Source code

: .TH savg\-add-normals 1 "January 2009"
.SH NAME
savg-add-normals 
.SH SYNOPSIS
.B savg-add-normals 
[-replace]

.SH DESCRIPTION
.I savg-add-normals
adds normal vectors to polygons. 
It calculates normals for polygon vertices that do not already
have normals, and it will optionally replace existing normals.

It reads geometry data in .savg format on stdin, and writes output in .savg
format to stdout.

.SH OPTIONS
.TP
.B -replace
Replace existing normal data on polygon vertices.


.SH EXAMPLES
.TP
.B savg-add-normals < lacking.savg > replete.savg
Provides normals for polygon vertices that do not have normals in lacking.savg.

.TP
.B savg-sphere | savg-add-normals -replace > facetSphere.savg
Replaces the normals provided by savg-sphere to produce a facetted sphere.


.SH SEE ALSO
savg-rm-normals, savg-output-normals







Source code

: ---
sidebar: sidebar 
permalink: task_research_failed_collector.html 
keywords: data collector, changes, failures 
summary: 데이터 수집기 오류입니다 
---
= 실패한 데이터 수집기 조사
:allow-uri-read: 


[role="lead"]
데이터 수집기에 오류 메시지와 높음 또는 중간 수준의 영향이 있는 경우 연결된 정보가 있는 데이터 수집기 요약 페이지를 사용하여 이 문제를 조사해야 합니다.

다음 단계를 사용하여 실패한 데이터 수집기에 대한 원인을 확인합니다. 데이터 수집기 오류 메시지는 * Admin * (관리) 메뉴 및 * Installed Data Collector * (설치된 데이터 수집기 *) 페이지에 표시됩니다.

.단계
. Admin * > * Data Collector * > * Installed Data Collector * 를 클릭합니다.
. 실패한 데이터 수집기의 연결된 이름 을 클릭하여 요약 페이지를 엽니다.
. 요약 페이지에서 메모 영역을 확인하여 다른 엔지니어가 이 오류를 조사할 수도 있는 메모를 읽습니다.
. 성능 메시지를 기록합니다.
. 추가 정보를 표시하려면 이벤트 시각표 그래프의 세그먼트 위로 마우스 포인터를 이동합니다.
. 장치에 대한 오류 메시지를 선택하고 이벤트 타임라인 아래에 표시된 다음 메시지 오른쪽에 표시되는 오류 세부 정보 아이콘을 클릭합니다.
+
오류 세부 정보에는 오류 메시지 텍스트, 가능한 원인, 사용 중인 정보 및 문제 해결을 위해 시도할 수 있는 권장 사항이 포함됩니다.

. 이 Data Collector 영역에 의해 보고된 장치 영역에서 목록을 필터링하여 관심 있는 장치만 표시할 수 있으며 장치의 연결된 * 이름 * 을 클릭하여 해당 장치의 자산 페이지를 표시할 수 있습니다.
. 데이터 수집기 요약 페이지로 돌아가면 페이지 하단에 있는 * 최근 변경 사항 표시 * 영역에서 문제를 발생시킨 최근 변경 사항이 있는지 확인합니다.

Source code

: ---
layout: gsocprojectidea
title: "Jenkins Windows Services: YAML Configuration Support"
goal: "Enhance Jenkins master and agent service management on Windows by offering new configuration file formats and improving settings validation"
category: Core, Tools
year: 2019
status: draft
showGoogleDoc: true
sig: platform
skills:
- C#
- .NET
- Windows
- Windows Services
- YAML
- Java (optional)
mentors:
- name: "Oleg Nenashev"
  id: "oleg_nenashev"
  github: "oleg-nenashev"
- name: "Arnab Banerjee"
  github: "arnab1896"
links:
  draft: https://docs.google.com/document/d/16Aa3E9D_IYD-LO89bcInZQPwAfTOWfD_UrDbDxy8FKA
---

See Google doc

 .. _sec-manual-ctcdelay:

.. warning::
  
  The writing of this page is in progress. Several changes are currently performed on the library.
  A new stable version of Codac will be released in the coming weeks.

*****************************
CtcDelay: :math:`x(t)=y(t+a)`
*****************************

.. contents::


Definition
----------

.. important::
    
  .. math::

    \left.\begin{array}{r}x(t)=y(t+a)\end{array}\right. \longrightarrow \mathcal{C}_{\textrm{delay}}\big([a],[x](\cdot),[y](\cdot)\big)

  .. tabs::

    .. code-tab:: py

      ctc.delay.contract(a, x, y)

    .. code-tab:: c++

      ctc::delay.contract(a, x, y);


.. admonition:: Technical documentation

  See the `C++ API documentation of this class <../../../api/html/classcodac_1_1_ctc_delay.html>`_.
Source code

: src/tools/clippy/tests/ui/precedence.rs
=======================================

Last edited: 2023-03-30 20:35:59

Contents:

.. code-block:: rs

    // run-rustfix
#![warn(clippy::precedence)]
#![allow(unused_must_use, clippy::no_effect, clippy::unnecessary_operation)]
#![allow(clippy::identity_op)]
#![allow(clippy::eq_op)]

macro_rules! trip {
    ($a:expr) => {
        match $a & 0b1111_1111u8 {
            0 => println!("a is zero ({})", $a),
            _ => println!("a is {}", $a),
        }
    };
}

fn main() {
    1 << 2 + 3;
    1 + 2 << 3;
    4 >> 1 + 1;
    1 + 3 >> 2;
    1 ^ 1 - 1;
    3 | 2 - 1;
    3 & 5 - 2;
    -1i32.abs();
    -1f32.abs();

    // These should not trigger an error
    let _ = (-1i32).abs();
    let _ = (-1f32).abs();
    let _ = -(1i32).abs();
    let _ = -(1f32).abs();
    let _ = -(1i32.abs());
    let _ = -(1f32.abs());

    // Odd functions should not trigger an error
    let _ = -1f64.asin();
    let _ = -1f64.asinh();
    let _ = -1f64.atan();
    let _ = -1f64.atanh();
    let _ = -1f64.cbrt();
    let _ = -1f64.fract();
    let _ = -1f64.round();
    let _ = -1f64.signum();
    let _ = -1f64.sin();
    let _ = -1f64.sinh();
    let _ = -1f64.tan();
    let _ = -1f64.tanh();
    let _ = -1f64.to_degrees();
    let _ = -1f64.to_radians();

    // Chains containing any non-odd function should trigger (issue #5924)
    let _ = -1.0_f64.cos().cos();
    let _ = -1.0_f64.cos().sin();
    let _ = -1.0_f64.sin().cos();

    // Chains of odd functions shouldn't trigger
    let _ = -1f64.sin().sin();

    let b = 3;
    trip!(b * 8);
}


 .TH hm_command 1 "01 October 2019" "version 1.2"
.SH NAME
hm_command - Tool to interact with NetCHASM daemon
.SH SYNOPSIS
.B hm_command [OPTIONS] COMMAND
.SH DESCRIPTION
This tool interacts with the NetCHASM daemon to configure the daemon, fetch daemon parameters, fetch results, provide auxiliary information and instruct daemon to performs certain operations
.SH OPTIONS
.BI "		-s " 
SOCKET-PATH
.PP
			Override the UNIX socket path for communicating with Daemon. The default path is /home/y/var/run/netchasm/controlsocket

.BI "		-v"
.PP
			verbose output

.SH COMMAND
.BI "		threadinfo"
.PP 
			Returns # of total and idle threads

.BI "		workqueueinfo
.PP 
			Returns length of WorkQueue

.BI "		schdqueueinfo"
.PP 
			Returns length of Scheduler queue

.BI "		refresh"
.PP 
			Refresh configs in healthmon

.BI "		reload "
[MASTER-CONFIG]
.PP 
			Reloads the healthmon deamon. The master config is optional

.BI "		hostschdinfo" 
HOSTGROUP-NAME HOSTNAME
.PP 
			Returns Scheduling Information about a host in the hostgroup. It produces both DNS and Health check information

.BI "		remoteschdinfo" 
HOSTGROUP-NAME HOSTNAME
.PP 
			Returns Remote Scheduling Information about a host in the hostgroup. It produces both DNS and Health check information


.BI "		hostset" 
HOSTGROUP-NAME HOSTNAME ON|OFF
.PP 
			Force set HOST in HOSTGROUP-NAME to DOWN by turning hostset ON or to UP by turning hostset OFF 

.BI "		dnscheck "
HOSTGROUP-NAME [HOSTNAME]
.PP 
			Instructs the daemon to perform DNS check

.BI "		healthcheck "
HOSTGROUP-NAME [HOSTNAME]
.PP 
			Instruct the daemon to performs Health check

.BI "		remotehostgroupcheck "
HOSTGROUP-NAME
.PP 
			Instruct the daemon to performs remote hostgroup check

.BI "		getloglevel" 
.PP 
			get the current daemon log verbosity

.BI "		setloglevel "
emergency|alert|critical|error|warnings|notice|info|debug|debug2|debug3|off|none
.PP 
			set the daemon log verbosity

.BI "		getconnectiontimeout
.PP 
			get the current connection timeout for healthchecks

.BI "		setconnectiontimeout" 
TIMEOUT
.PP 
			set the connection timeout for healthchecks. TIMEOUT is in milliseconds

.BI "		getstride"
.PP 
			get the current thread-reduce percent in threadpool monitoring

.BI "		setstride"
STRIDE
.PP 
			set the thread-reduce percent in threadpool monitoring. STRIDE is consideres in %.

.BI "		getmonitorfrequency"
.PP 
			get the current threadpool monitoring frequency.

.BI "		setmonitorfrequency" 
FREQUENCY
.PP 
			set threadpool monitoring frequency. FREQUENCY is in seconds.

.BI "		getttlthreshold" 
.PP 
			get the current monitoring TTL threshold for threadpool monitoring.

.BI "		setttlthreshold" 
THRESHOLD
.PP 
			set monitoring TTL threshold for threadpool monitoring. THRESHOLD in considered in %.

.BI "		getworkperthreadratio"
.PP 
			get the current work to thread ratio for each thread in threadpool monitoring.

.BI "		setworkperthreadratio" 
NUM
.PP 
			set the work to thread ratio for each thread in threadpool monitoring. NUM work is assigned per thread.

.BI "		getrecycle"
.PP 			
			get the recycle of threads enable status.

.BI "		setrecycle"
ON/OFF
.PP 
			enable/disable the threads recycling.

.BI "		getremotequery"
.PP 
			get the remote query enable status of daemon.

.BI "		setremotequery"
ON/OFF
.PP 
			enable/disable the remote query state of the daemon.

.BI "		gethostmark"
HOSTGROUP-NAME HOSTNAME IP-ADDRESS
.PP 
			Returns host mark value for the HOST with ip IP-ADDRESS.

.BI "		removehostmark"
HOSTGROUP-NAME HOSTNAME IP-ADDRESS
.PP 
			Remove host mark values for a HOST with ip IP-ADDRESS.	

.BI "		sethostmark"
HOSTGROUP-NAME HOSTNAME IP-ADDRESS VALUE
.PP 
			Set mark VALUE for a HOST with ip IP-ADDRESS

# # # #

PROBLEM DESCRIPTION: Filter the entries down to the lines holding the string "monitoring". Copy each of those lines.

SOLUTION FOR THIS TASK:
			get the current thread-reduce percent in threadpool monitoring
			set the thread-reduce percent in threadpool monitoring. STRIDE is consideres in %.
			get the current threadpool monitoring frequency.
			set threadpool monitoring frequency. FREQUENCY is in seconds.
			get the current monitoring TTL threshold for threadpool monitoring.
			set monitoring TTL threshold for threadpool monitoring. THRESHOLD in considered in %.
			get the current work to thread ratio for each thread in threadpool monitoring.
			set the work to thread ratio for each thread in threadpool monitoring. NUM work is assigned per thread.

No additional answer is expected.